Introduction to Topological manifolds Problem 4-15

Question

I am doing problem 4-15 from Lee's book (2nd Edition). The problem has following 4 parts.

${\bf a.}$ If $U$ is open subgroup of a topological group $G$ then $U$ is closed.

This is trivial. Because $U^c=\bigcup\limits_{g:gU\neq U}gU$ is open.

${\bf b.}$ If $U$ is any (open) neighborhood of $1,$ then the subgroup $<U>$ generated by $U$ is both open and closed.

I have a solution for this. I replace $U$ by $U\cup U^{-1}$ and then observe that $\langle U\rangle=\bigcup\limits_{m=1}^{\infty}U^m.$ It suffices therefore to show that $U^m$ is open for each $m,$ which follows from a simple induction argument and the fact that $UV$ is open if $U, V$ are open.

${\bf \text{My problems here is that I am not using that } U\text{ is a neighborhood of }1.}$

$\bf\text{Is it correct that the subgroup generated by any open subset of }G\text{ is open?}$

${\bf c.}$ If $U$ is connected neighborhood of $1$ then $\langle U\rangle$ is connected.
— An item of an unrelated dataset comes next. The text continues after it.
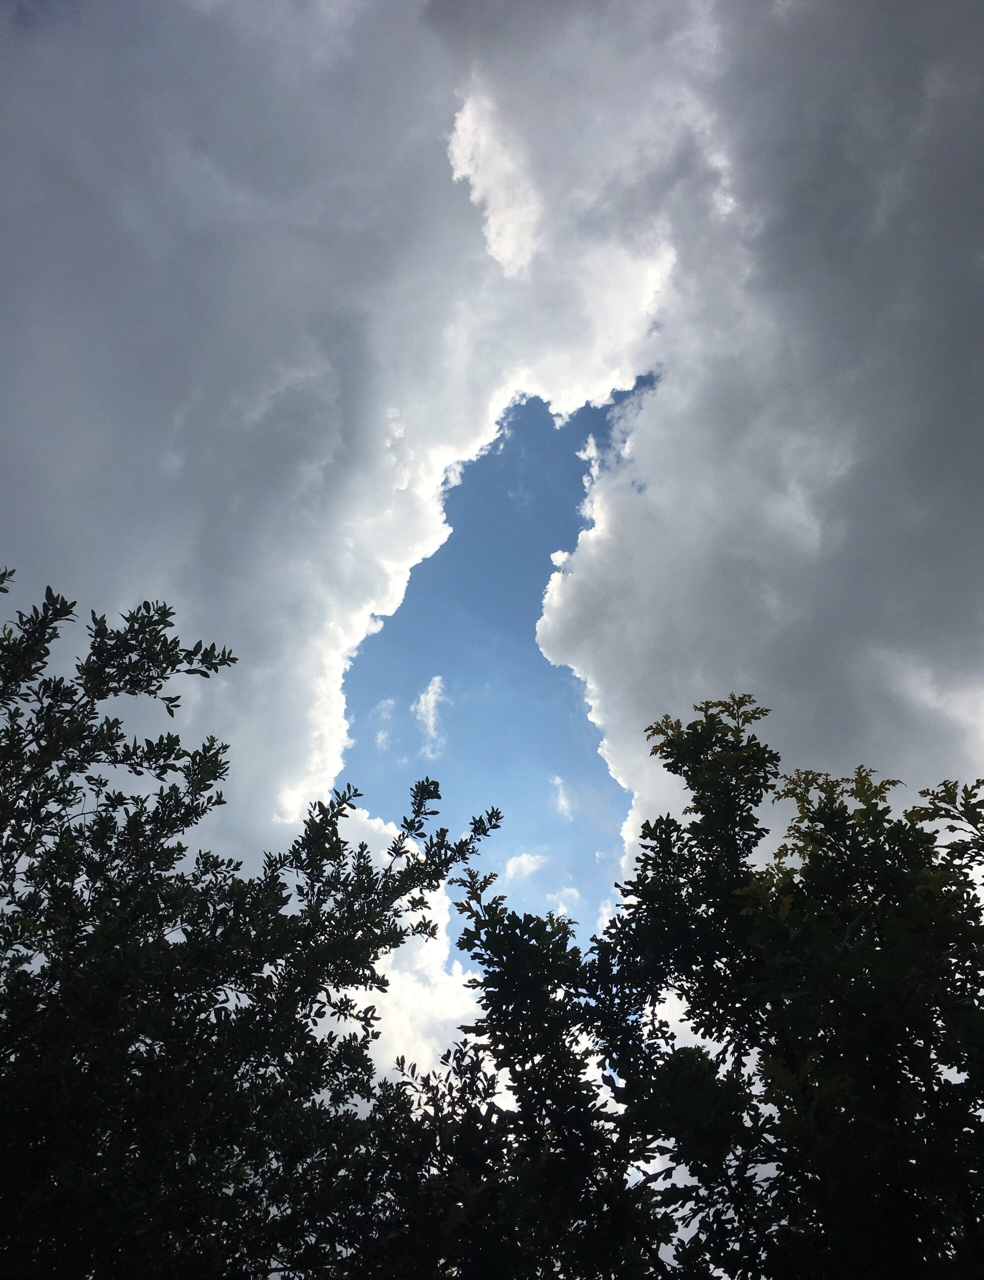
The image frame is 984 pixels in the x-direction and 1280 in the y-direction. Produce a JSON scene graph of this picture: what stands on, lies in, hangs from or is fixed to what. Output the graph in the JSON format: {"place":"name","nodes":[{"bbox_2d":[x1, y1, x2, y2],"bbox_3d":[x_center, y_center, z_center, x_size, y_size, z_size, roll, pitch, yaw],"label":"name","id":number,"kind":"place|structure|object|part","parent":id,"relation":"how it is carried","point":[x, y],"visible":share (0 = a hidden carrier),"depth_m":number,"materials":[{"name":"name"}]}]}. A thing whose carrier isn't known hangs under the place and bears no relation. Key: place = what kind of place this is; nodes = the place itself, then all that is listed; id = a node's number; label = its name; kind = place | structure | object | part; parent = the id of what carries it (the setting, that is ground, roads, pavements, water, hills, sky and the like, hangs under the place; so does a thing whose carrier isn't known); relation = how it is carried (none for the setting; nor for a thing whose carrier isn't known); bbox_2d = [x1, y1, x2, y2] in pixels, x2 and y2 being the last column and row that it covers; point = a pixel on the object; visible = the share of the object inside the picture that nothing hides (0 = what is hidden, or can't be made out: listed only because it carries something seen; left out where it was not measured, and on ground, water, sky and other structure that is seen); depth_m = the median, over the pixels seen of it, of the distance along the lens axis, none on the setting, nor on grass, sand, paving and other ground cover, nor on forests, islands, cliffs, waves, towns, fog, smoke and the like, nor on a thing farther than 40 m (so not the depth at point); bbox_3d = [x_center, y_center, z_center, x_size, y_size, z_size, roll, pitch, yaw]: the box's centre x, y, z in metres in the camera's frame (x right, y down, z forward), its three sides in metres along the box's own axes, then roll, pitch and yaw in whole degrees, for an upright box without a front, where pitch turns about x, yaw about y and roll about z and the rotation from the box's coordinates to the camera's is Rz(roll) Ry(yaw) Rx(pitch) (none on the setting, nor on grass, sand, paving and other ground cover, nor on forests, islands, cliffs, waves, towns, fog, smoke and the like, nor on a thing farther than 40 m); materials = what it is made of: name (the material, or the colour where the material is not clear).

Here it is important that $1\in U.$ I argue that $1\in U^m$ for each $m.$ And then since $U^m$ is connected (continuous image of Cartesian products of $U$), the union over all $U^m$ is connected and we are done.
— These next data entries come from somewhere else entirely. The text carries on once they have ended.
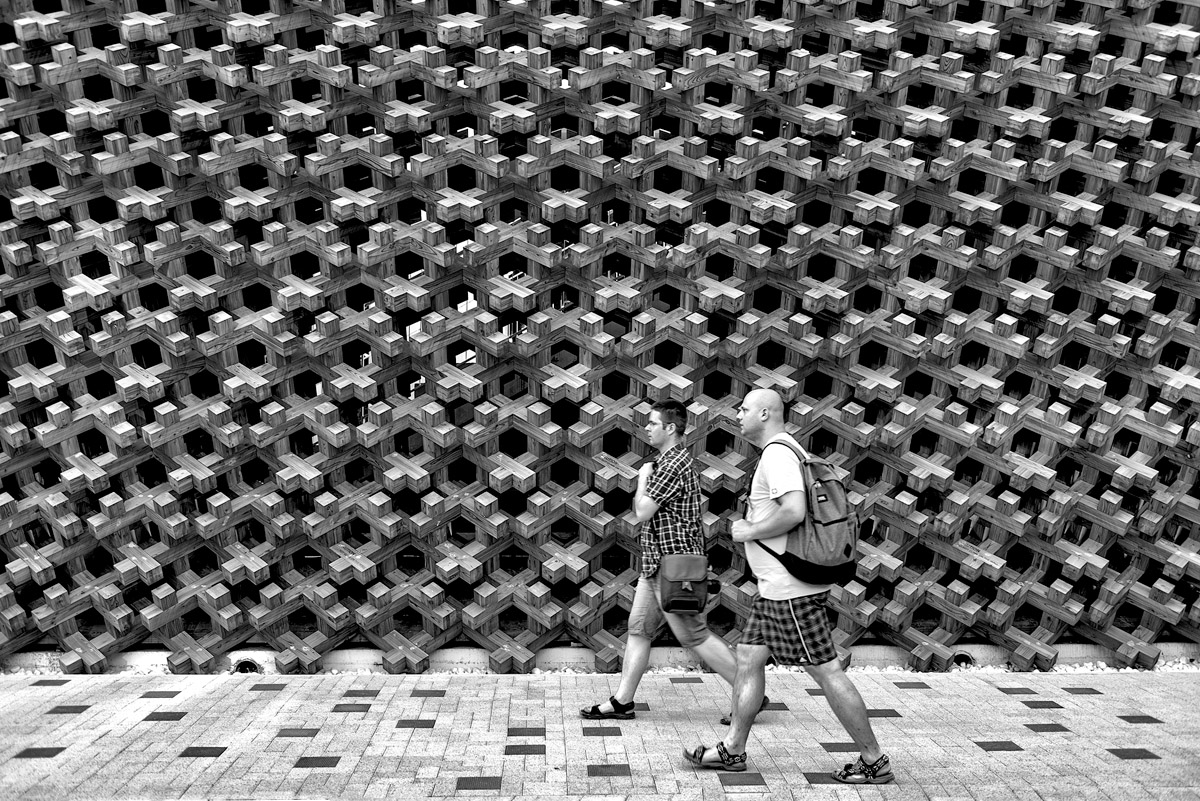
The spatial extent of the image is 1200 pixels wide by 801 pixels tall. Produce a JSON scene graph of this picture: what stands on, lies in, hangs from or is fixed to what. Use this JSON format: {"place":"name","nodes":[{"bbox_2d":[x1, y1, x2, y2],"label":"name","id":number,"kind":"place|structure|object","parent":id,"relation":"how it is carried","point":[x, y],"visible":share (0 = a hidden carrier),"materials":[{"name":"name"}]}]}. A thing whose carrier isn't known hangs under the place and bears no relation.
{"place":"outdoors","nodes":[
{"label":"outdoors","id":0,"kind":"place"},
{"bbox_2d":[0,0,1199,672],"label":"lattice wall","id":1,"kind":"structure","parent":0,"point":[69,535],"materials":[{"name":"wood"}]},
{"bbox_2d":[1,669,1199,800],"label":"pavement","id":2,"kind":"structure","parent":0,"point":[1118,762],"materials":[{"name":"grey"}]},
{"bbox_2d":[0,657,1197,676],"label":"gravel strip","id":3,"kind":"object","parent":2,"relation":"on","point":[672,671],"visible":0.24,"materials":[{"name":"grey gravel"}]},
{"bbox_2d":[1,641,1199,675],"label":"concrete curb","id":4,"kind":"structure","parent":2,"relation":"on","point":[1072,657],"materials":[{"name":"concrete"}]},
{"bbox_2d":[233,658,260,673],"label":"drain pipe","id":5,"kind":"object","parent":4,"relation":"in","point":[245,669],"visible":0.57,"materials":[{"name":"black metal"}]},
{"bbox_2d":[951,652,974,667],"label":"drain pipe","id":6,"kind":"object","parent":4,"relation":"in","point":[966,659],"visible":0.61,"materials":[{"name":"black metal"}]},
{"bbox_2d":[578,397,764,721],"label":"man","id":7,"kind":"object","parent":2,"relation":"on","point":[616,701],"visible":0.93},
{"bbox_2d":[660,552,714,613],"label":"shoulder bag","id":8,"kind":"object","parent":7,"relation":"hanging from","point":[677,577],"visible":0.95,"materials":[{"name":"leather"}]},
{"bbox_2d":[686,387,891,783],"label":"man","id":9,"kind":"object","parent":2,"relation":"on","point":[738,685],"visible":0.98},
{"bbox_2d":[752,439,857,587],"label":"backpack","id":10,"kind":"object","parent":9,"relation":"on","point":[841,519],"visible":0.81,"materials":[{"name":"fabric"}]}
]}

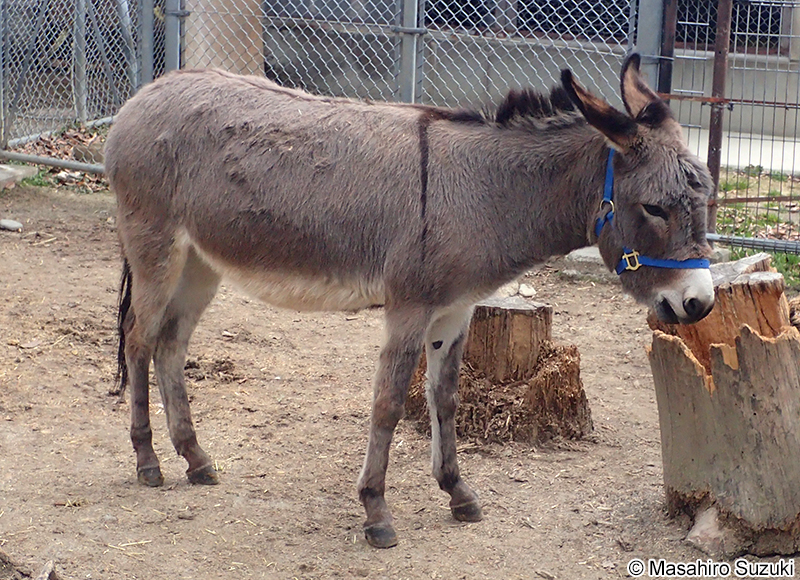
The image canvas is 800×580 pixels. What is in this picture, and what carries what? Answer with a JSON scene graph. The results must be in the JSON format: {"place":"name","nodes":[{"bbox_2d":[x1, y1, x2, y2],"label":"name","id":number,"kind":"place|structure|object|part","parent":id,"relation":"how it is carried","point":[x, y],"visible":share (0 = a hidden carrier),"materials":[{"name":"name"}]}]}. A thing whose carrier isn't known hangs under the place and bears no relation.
{"place":"outdoors","nodes":[
{"label":"outdoors","id":0,"kind":"place"},
{"bbox_2d":[0,182,796,579],"label":"dirt ground","id":1,"kind":"structure","parent":0,"point":[513,489],"materials":[{"name":"brown soil"}]},
{"bbox_2d":[0,218,22,231],"label":"rock","id":2,"kind":"object","parent":1,"relation":"on","point":[8,223],"visible":0.98,"materials":[{"name":"grey stone"}]},
{"bbox_2d":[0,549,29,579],"label":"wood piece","id":3,"kind":"object","parent":1,"relation":"on","point":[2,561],"visible":0.99,"materials":[{"name":"brown wood"}]},
{"bbox_2d":[0,164,36,188],"label":"concrete block","id":4,"kind":"object","parent":1,"relation":"on","point":[12,169],"visible":0.91,"materials":[{"name":"grey concrete"}]},
{"bbox_2d":[35,560,59,579],"label":"wood piece","id":5,"kind":"object","parent":1,"relation":"on","point":[49,569],"visible":0.99,"materials":[{"name":"wood"}]},
{"bbox_2d":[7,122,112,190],"label":"leaf litter","id":6,"kind":"object","parent":1,"relation":"on","point":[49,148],"visible":0.33,"materials":[{"name":"brown plant"}]},
{"bbox_2d":[55,170,83,182],"label":"rock","id":7,"kind":"object","parent":1,"relation":"on","point":[62,176],"visible":0.85,"materials":[{"name":"stone"}]},
{"bbox_2d":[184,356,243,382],"label":"manure clump","id":8,"kind":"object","parent":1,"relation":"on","point":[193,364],"visible":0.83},
{"bbox_2d":[103,51,717,551],"label":"donkey","id":9,"kind":"object","parent":1,"relation":"on","point":[193,234],"visible":0.97},
{"label":"leg","id":10,"kind":"part","parent":9,"relation":"part of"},
{"bbox_2d":[604,148,711,275],"label":"halter","id":11,"kind":"object","parent":9,"relation":"on","point":[608,168],"visible":0.43,"materials":[{"name":"blue fabric"}]},
{"label":"buckle","id":12,"kind":"part","parent":11,"relation":"part of","materials":[{"name":"metal"}]},
{"bbox_2d":[406,294,593,445],"label":"tree stump","id":13,"kind":"object","parent":1,"relation":"on","point":[572,351],"visible":0.86,"materials":[{"name":"brown wood"}]},
{"bbox_2d":[498,282,520,296],"label":"rock","id":14,"kind":"object","parent":1,"relation":"on","point":[513,290],"visible":0.61,"materials":[{"name":"stone"}]},
{"bbox_2d":[518,283,536,297],"label":"rock","id":15,"kind":"object","parent":1,"relation":"on","point":[528,291],"visible":0.97,"materials":[{"name":"white stone"}]},
{"bbox_2d":[562,246,610,281],"label":"concrete block","id":16,"kind":"object","parent":1,"relation":"on","point":[593,255],"visible":0.48,"materials":[{"name":"grey stone"}]},
{"bbox_2d":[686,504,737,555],"label":"rock","id":17,"kind":"object","parent":1,"relation":"on","point":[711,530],"visible":0.75,"materials":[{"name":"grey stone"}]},
{"bbox_2d":[706,0,731,231],"label":"rusty post","id":18,"kind":"object","parent":1,"relation":"on","point":[715,156],"visible":0.8,"materials":[{"name":"brown metal"}]},
{"bbox_2d":[646,253,799,557],"label":"tree stump","id":19,"kind":"object","parent":1,"relation":"on","point":[676,350],"visible":0.97,"materials":[{"name":"brown wood"}]},
{"bbox_2d":[658,0,799,250],"label":"metal gate","id":20,"kind":"structure","parent":1,"relation":"on","point":[773,140],"materials":[{"name":"metal"}]},
{"bbox_2d":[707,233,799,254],"label":"metal rail","id":21,"kind":"object","parent":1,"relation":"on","point":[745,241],"visible":0.68,"materials":[{"name":"grey metal"}]},
{"bbox_2d":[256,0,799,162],"label":"building wall","id":22,"kind":"structure","parent":0,"point":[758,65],"materials":[{"name":"grey"}]},
{"bbox_2d":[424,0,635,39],"label":"window","id":23,"kind":"structure","parent":22,"relation":"in","point":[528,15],"materials":[{"name":"black glass"}]},
{"bbox_2d":[672,0,789,50],"label":"window","id":24,"kind":"structure","parent":22,"relation":"in","point":[779,13],"materials":[{"name":"black glass"}]},
{"bbox_2d":[684,129,799,174],"label":"pavement","id":25,"kind":"structure","parent":0,"point":[781,156],"materials":[{"name":"grey concrete"}]},
{"bbox_2d":[715,167,799,286],"label":"grass","id":26,"kind":"structure","parent":0,"point":[791,259],"materials":[{"name":"green plant"}]},
{"label":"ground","id":27,"kind":"structure","parent":0},
{"bbox_2d":[0,150,104,174],"label":"metal pipe","id":28,"kind":"object","parent":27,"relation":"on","point":[35,158],"visible":0.76,"materials":[{"name":"grey metal"}]},
{"bbox_2d":[0,0,162,163],"label":"chain-link fence","id":29,"kind":"object","parent":27,"relation":"on","point":[0,30],"visible":0.9,"materials":[{"name":"grey metal"}]},
{"bbox_2d":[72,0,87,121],"label":"fence post","id":30,"kind":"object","parent":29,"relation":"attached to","point":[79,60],"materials":[{"name":"grey metal"}]},
{"bbox_2d":[72,141,106,163],"label":"rock","id":31,"kind":"object","parent":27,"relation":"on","point":[79,151],"visible":0.57,"materials":[{"name":"grey stone"}]},
{"bbox_2d":[138,0,156,86],"label":"fence post","id":32,"kind":"object","parent":27,"relation":"on","point":[151,34],"visible":0.62,"materials":[{"name":"grey metal"}]},
{"bbox_2d":[164,0,184,71],"label":"fence post","id":33,"kind":"object","parent":27,"relation":"on","point":[172,39],"visible":0.62,"materials":[{"name":"grey metal"}]},
{"bbox_2d":[184,0,265,76],"label":"concrete pillar","id":34,"kind":"structure","parent":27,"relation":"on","point":[237,31],"materials":[{"name":"beige concrete"}]},
{"bbox_2d":[397,0,421,101],"label":"fence post","id":35,"kind":"object","parent":27,"relation":"on","point":[407,41],"visible":0.66,"materials":[{"name":"grey metal"}]},
{"bbox_2d":[635,0,665,92],"label":"metal post","id":36,"kind":"object","parent":27,"relation":"on","point":[652,34],"visible":0.52,"materials":[{"name":"grey metal"}]},
{"bbox_2d":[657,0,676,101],"label":"metal post","id":37,"kind":"object","parent":27,"relation":"on","point":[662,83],"visible":0.48,"materials":[{"name":"brown metal"}]}
]}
${\bf d.}$ If $G$ is connected then any connected neighborhood of $1$ generated the whole group.

This follows from ${\bf b}.$ Because $\langle U\rangle$ is both open and closed, and since is non-empty it must be the whole $G$ (since $G$ is connected.)

${\bf Question}$ My doubt arises mainly from this last part. Since I am only using part ${\bf b}$ to conclude that $\langle U \rangle$ is whole $G.$ If everything here is correct, then ${\bf \text{Every open subset of }G\text{ generates whole }G}.$ This, of course, seems like something too good to be true. I am wondering if I am missing something?

Answer 1

You're right -- it's not necessary for the open set to contain the identity, but it must at least be nonempty. So a stronger statement of (b) and (d) would be:

• (b) If $U$ is any nonempty open subset of $G$, then the subgroup $\langle U\rangle$ generated by $U$ is both open and closed.
• (d) If $G$ is connected, then every nonempty open subset of $G$ generates $G$.

I hadn't noticed that -- thanks for pointing it out. Most references I've seen state these results in terms of a neighborhood of the identity, and that's what's normally used; but it's interesting to note that the stronger results are also true.

Answer 2

Well, $⟨U⟩=\cup_{1=m}^{\infty}U^m\cup U^ {−m}$ is only true if $1\in U$ (since $1$ needs to be in $⟨U⟩$, so it needs to be an element of your union).